S Afr Med J. 2013 Sep 4;103(10):714-5. doi: 10.7196/samj.7189.
Isoniazid preventive therapy (IPT) prevents tuberculosis (TB) in immunocompetent children <5 years of age after exposure to an infectious TB source case. Routine IPT has been advocated in all HIV-infected children without TB, but has been controversial. Antiretroviral therapy markedly reduces the risk for TB in HIV-infected children, especially when started early in infancy. In HIV-infected children, as in HIV- uninfected children, we recommend post-exposure IPT after each TB exposure episode; but in HIV-infected children, this should be given irrespective of age or antiretroviral therapy. However, evidence for routine IPT without known exposure to TB in HIV-infected children is not convincing and is therefore not recommended.
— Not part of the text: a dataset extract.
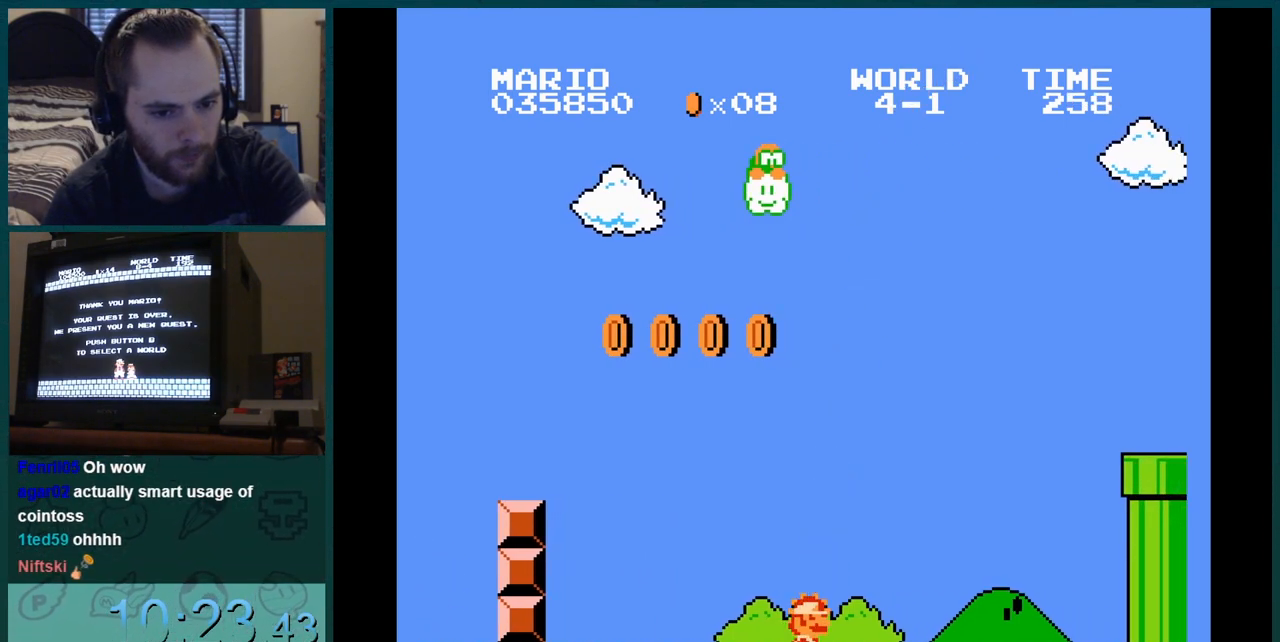
{"buttons": ["DPAD_RIGHT"], "events": [[350, "DPAD_DOWN", "up"], [350, "DPAD_RIGHT", "down"]]}
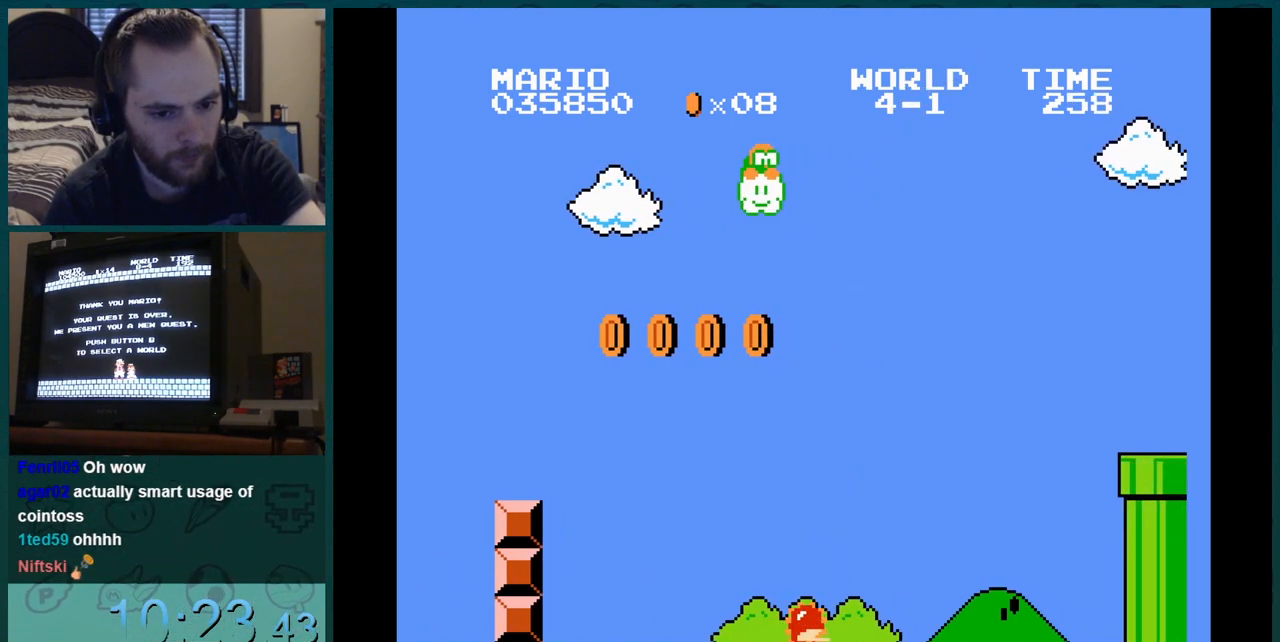
{"buttons": ["DPAD_DOWN"], "events": [[384, "DPAD_DOWN", "down"], [384, "DPAD_RIGHT", "up"]]}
异烟肼预防治疗(IPT)可预防接触传染性结核源病例后 <5 岁免疫功能正常儿童的结核病(TB)。在所有无结核的 HIV 感染儿童中,常规 IPT 已得到提倡,但存在争议。抗逆转录病毒疗法可显著降低 HIV 感染儿童发生结核病的风险,尤其是在婴儿期早期开始治疗时。在 HIV 感染儿童中,与 HIV 未感染儿童一样,我们建议在每次 TB 暴露后进行暴露后 IPT;但在 HIV 感染儿童中,无论年龄或抗逆转录病毒治疗如何,都应给予 IPT。然而,没有证据表明在 HIV 感染儿童中常规 IPT 对未接触过 TB 的儿童有效,因此不建议常规使用。